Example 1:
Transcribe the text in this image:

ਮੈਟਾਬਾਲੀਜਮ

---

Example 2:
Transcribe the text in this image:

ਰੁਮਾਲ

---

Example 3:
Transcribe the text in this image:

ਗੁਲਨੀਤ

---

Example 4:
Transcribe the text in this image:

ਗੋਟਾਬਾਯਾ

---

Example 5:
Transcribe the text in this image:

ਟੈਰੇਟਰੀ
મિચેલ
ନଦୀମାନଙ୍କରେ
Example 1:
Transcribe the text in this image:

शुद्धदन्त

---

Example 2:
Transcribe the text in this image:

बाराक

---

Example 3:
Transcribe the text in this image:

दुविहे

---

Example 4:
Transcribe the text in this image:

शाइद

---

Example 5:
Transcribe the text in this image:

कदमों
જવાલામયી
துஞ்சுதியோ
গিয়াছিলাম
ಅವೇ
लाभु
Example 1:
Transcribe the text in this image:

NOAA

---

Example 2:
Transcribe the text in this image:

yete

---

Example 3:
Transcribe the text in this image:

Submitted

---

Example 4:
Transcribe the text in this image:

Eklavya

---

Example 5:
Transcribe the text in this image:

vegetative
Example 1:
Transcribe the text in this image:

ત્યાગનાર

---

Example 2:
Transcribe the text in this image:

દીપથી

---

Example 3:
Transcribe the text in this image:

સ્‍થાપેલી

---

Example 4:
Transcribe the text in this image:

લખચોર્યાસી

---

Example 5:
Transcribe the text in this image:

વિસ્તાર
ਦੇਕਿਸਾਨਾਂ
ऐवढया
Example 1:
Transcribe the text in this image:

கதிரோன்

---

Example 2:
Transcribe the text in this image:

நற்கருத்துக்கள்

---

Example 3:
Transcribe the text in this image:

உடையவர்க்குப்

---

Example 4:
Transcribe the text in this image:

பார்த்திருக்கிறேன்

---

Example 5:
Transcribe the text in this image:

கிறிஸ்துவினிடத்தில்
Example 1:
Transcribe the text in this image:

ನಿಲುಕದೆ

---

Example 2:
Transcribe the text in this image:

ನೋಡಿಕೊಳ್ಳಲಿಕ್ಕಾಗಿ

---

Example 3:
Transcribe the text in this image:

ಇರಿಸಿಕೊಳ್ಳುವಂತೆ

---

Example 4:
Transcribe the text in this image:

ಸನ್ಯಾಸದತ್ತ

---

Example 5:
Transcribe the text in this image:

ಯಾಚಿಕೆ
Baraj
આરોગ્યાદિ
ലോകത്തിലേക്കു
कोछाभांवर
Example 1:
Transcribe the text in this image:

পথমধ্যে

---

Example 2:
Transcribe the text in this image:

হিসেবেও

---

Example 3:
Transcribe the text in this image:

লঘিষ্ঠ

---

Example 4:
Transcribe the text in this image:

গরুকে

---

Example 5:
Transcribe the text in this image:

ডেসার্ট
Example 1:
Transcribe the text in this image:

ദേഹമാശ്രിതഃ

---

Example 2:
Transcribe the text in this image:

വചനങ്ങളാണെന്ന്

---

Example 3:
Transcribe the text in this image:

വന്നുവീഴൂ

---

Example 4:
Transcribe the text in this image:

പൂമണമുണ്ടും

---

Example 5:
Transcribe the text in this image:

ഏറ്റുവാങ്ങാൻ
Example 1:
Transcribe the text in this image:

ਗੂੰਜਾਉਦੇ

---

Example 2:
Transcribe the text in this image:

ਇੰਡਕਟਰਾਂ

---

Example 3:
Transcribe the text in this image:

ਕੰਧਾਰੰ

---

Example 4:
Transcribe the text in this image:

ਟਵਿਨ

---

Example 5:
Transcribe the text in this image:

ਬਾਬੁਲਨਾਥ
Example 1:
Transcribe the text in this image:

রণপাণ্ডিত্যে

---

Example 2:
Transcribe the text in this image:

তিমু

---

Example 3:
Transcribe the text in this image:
■ ■ ■
Would you output the full listing exactly as it stands?

• **Response**:
Example 1:
Transcribe the text in this image:

ਮੈਟਾਬਾਲੀਜਮ

---

Example 2:
Transcribe the text in this image:

ਰੁਮਾਲ

---

Example 3:
Transcribe the text in this image:

ਗੁਲਨੀਤ

---

Example 4:
Transcribe the text in this image:

ਗੋਟਾਬਾਯਾ

---

Example 5:
Transcribe the text in this image:

ਟੈਰੇਟਰੀ
મિચેલ
ନଦୀମାନଙ୍କରେ
Example 1:
Transcribe the text in this image:

शुद्धदन्त

---

Example 2:
Transcribe the text in this image:

बाराक

---

Example 3:
Transcribe the text in this image:

दुविहे

---

Example 4:
Transcribe the text in this image:

शाइद

---

Example 5:
Transcribe the text in this image:

कदमों
જવાલામયી
துஞ்சுதியோ
গিয়াছিলাম
ಅವೇ
लाभु
Example 1:
Transcribe the text in this image:

NOAA

---

Example 2:
Transcribe the text in this image:

yete

---

Example 3:
Transcribe the text in this image:

Submitted

---

Example 4:
Transcribe the text in this image:

Eklavya

---

Example 5:
Transcribe the text in this image:

vegetative
Example 1:
Transcribe the text in this image:

ત્યાગનાર

---

Example 2:
Transcribe the text in this image:

દીપથી

---

Example 3:
Transcribe the text in this image:

સ્‍થાપેલી

---

Example 4:
Transcribe the text in this image:

લખચોર્યાસી

---

Example 5:
Transcribe the text in this image:

વિસ્તાર
ਦੇਕਿਸਾਨਾਂ
ऐवढया
Example 1:
Transcribe the text in this image:

கதிரோன்

---

Example 2:
Transcribe the text in this image:

நற்கருத்துக்கள்

---

Example 3:
Transcribe the text in this image:

உடையவர்க்குப்

---

Example 4:
Transcribe the text in this image:

பார்த்திருக்கிறேன்

---

Example 5:
Transcribe the text in this image:

கிறிஸ்துவினிடத்தில்
Example 1:
Transcribe the text in this image:

ನಿಲುಕದೆ

---

Example 2:
Transcribe the text in this image:

ನೋಡಿಕೊಳ್ಳಲಿಕ್ಕಾಗಿ

---

Example 3:
Transcribe the text in this image:

ಇರಿಸಿಕೊಳ್ಳುವಂತೆ

---

Example 4:
Transcribe the text in this image:

ಸನ್ಯಾಸದತ್ತ

---

Example 5:
Transcribe the text in this image:

ಯಾಚಿಕೆ
Baraj
આરોગ્યાદિ
ലോകത്തിലേക്കു
कोछाभांवर
Example 1:
Transcribe the text in this image:

পথমধ্যে

---

Example 2:
Transcribe the text in this image:

হিসেবেও

---

Example 3:
Transcribe the text in this image:

লঘিষ্ঠ

---

Example 4:
Transcribe the text in this image:

গরুকে

---

Example 5:
Transcribe the text in this image:

ডেসার্ট
Example 1:
Transcribe the text in this image:

ദേഹമാശ്രിതഃ

---

Example 2:
Transcribe the text in this image:

വചനങ്ങളാണെന്ന്

---

Example 3:
Transcribe the text in this image:

വന്നുവീഴൂ

---

Example 4:
Transcribe the text in this image:

പൂമണമുണ്ടും

---

Example 5:
Transcribe the text in this image:

ഏറ്റുവാങ്ങാൻ
Example 1:
Transcribe the text in this image:

ਗੂੰਜਾਉਦੇ

---

Example 2:
Transcribe the text in this image:

ਇੰਡਕਟਰਾਂ

---

Example 3:
Transcribe the text in this image:

ਕੰਧਾਰੰ

---

Example 4:
Transcribe the text in this image:

ਟਵਿਨ

---

Example 5:
Transcribe the text in this image:

ਬਾਬੁਲਨਾਥ
Example 1:
Transcribe the text in this image:

রণপাণ্ডিত্যে

---

Example 2:
Transcribe the text in this image:

তিমু

---

Example 3:
Transcribe the text in this image:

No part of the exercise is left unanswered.